[Stored data]
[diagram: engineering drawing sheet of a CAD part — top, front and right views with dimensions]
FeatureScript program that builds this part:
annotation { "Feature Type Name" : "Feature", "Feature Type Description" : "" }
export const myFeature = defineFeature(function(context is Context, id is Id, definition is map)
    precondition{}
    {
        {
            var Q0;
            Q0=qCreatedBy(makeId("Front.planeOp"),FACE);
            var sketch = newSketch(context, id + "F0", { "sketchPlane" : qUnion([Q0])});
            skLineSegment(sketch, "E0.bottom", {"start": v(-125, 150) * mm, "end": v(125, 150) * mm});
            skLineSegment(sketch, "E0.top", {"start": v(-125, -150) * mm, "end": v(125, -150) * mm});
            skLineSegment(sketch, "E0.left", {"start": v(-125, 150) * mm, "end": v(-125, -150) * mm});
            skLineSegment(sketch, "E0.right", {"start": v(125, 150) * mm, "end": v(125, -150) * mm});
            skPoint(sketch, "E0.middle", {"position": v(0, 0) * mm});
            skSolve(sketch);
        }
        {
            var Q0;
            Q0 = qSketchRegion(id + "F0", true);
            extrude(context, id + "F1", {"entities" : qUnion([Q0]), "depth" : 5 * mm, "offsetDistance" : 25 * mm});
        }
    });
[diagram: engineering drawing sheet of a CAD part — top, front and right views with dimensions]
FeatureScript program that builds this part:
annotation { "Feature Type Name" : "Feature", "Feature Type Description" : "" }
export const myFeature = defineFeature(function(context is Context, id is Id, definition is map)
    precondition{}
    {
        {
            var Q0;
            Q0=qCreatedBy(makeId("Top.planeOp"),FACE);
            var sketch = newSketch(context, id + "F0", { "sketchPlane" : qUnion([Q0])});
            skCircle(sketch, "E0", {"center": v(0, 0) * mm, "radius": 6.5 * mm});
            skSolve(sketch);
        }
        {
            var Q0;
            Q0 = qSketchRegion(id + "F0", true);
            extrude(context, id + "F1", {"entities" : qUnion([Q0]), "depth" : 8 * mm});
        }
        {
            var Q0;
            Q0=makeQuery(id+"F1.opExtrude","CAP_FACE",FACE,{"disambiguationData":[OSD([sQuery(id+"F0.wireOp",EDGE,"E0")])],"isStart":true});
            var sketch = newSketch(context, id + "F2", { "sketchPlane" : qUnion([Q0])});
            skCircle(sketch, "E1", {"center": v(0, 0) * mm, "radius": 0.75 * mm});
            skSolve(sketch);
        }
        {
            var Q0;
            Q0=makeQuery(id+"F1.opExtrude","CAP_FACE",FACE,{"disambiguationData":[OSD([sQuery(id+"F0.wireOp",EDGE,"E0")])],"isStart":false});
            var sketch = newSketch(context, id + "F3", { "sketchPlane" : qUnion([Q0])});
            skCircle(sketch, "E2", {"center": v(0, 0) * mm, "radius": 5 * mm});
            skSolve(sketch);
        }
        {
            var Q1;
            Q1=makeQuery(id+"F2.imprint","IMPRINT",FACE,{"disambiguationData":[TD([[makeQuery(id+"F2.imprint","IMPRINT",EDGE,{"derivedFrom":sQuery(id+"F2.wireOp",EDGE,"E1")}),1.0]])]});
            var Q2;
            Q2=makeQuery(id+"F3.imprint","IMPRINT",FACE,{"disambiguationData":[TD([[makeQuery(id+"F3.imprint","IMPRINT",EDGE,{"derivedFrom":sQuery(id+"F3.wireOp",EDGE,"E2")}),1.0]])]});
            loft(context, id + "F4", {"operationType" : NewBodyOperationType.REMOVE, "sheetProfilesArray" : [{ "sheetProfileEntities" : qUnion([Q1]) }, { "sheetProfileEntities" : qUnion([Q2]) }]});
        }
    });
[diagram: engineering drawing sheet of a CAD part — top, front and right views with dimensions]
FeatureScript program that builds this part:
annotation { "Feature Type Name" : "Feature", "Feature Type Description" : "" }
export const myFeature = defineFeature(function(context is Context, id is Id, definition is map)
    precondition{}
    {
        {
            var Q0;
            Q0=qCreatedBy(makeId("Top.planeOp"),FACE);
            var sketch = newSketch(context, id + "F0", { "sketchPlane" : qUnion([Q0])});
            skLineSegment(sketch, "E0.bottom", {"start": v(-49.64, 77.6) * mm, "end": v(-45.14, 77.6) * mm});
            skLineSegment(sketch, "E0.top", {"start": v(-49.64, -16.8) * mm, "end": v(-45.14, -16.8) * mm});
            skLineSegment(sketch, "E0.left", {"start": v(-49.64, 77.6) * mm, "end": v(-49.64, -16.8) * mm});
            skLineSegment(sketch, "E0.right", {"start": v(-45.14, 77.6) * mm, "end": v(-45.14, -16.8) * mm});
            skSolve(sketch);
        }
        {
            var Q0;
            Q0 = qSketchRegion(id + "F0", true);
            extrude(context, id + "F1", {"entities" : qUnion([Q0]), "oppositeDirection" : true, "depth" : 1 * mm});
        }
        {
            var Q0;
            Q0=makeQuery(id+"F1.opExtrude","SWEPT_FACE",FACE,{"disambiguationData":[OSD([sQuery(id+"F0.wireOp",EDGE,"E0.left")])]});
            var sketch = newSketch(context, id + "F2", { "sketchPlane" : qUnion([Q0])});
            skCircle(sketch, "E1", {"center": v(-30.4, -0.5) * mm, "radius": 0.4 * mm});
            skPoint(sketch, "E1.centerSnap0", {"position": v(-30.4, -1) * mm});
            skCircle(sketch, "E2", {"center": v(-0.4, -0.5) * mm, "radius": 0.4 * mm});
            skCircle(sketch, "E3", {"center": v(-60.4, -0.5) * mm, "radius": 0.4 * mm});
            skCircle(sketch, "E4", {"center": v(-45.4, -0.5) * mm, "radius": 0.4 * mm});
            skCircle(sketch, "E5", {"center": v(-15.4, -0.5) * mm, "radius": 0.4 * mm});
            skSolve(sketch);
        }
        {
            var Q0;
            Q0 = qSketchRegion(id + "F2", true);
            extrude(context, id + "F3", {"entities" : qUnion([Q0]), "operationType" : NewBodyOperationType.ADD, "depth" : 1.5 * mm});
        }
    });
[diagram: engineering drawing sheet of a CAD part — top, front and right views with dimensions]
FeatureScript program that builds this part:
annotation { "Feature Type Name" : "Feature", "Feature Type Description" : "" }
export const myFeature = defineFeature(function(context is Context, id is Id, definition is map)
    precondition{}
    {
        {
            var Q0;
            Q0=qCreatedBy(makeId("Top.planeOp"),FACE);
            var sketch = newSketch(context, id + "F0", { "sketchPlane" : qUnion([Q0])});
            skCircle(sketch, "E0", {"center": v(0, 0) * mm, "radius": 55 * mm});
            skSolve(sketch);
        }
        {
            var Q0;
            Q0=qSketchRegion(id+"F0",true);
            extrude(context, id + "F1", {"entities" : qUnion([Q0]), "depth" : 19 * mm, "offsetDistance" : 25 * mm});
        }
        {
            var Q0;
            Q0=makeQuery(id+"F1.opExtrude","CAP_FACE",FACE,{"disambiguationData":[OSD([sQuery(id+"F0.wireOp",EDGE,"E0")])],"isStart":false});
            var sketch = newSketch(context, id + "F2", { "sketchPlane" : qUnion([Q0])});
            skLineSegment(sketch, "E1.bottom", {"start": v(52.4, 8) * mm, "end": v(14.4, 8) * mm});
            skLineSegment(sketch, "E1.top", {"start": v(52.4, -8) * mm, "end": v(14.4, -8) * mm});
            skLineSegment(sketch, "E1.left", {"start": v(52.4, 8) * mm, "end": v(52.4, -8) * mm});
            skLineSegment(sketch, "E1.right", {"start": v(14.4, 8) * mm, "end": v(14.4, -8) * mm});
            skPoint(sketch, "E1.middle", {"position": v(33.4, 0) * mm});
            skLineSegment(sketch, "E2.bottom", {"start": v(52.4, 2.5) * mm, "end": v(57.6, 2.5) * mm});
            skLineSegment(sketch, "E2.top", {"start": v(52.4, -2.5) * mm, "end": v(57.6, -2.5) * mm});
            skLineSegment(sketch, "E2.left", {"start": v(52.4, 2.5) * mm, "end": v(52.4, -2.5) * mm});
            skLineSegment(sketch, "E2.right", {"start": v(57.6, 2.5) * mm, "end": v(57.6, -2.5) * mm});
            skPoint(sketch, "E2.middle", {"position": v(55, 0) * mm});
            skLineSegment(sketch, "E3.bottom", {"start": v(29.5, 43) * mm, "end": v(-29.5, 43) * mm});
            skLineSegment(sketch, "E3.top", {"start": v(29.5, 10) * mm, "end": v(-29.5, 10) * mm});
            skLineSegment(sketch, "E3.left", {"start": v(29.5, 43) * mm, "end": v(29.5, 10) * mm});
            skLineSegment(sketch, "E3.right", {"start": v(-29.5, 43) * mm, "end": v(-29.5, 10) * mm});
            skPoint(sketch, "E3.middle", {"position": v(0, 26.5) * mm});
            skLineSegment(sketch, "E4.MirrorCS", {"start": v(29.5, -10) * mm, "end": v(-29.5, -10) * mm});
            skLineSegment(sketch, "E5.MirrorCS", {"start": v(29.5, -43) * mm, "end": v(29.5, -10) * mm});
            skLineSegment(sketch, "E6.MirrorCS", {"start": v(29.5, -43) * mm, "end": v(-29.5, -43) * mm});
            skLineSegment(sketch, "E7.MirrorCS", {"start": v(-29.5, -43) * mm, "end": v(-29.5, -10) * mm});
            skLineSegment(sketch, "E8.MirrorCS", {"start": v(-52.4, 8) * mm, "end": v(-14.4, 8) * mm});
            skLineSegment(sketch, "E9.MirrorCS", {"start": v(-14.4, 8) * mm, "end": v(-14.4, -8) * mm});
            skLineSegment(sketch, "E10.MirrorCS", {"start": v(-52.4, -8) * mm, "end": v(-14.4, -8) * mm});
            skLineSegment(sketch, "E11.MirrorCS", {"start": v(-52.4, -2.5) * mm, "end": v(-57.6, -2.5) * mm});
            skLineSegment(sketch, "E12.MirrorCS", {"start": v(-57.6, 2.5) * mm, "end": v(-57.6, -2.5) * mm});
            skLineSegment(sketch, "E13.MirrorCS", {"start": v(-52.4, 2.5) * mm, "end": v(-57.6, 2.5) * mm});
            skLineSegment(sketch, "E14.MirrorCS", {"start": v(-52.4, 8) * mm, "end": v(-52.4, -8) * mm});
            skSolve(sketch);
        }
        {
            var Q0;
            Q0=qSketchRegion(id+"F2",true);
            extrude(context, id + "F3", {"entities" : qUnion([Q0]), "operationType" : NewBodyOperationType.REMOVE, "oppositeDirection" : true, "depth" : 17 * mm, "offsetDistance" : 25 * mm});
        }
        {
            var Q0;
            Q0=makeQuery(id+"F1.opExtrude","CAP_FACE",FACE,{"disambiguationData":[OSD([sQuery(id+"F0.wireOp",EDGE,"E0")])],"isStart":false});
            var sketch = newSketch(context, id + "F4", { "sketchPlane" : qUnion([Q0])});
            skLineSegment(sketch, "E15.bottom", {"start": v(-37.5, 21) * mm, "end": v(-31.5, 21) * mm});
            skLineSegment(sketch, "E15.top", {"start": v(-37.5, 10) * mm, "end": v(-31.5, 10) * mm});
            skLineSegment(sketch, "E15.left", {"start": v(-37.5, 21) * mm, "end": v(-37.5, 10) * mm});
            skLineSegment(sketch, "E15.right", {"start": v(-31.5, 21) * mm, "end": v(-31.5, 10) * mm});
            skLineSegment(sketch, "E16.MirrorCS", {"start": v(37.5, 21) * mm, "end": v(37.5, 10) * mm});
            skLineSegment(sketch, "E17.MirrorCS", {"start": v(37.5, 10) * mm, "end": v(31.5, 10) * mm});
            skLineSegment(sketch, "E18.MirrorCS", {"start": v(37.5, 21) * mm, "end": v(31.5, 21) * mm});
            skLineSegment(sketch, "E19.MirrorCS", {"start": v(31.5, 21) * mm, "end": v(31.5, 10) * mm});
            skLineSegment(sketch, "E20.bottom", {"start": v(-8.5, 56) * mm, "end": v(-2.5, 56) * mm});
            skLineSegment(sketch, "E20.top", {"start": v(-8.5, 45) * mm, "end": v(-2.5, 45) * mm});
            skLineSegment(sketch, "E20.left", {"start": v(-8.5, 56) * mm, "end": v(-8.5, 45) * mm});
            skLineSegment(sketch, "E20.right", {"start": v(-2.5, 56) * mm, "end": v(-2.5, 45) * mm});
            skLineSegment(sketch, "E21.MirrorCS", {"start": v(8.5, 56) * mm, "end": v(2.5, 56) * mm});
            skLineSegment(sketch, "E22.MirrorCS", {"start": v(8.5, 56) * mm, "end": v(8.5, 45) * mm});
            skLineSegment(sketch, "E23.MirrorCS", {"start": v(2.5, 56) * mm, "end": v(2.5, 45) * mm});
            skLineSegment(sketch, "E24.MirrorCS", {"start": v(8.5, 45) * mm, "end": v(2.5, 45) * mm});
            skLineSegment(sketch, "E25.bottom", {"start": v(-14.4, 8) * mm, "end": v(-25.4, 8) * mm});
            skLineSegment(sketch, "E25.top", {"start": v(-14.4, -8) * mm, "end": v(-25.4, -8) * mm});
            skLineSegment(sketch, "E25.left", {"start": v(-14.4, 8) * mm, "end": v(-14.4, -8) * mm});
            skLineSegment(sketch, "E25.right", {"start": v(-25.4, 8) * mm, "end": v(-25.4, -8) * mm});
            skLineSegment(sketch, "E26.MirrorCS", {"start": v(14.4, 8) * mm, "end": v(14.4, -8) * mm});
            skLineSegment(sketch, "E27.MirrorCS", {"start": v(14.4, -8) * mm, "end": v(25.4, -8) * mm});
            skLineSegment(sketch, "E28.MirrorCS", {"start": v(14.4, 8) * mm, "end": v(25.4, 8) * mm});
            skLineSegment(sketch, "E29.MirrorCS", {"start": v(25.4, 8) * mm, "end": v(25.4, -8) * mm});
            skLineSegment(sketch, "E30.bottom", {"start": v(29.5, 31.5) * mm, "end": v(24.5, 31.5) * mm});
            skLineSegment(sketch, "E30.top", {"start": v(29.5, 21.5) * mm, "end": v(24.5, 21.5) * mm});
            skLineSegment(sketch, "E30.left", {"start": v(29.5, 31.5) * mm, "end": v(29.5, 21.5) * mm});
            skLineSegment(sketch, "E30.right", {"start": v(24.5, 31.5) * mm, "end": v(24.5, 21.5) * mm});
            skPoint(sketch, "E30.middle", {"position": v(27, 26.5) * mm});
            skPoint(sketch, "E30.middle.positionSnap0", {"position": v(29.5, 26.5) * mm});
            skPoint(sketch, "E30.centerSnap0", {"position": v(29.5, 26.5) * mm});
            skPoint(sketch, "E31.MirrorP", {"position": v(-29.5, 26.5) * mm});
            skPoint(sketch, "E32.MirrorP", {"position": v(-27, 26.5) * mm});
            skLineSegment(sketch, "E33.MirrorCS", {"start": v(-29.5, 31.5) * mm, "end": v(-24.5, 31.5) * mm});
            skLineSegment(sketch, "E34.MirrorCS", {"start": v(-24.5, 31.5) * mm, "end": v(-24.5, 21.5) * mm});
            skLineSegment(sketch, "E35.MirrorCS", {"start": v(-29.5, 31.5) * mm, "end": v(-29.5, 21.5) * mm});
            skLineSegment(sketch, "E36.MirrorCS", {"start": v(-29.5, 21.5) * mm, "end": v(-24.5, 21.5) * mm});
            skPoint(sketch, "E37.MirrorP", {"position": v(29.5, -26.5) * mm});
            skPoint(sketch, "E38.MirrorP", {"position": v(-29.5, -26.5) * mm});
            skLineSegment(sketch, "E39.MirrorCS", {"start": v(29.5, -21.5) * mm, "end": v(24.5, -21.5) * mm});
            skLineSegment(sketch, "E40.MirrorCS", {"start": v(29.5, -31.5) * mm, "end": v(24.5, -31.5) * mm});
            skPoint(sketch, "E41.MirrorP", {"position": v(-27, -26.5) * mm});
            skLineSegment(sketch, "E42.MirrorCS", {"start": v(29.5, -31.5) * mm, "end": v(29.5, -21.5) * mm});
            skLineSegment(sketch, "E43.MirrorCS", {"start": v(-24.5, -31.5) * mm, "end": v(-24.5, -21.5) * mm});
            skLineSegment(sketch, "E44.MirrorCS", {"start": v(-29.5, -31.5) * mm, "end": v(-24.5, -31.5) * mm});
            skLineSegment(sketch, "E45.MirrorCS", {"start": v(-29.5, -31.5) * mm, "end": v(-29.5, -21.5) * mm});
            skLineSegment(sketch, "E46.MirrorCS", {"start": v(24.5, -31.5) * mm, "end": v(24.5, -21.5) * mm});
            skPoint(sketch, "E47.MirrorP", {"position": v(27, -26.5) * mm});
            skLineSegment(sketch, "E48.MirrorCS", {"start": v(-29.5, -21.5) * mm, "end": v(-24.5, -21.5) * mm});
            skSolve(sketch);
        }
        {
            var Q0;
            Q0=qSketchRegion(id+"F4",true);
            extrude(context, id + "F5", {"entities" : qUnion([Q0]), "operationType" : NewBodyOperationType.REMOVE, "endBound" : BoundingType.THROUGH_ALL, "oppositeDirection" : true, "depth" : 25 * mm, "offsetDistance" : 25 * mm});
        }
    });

== PROBLEM TO WORK ON ==
Report every line in the listing above that contains the string "MirrorP". Copy each such line in full.

== EXERCISE SOLUTION ==
            skPoint(sketch, "E31.MirrorP", {"position": v(-29.5, 26.5) * mm});
            skPoint(sketch, "E32.MirrorP", {"position": v(-27, 26.5) * mm});
            skPoint(sketch, "E37.MirrorP", {"position": v(29.5, -26.5) * mm});
            skPoint(sketch, "E38.MirrorP", {"position": v(-29.5, -26.5) * mm});
            skPoint(sketch, "E41.MirrorP", {"position": v(-27, -26.5) * mm});
            skPoint(sketch, "E47.MirrorP", {"position": v(27, -26.5) * mm});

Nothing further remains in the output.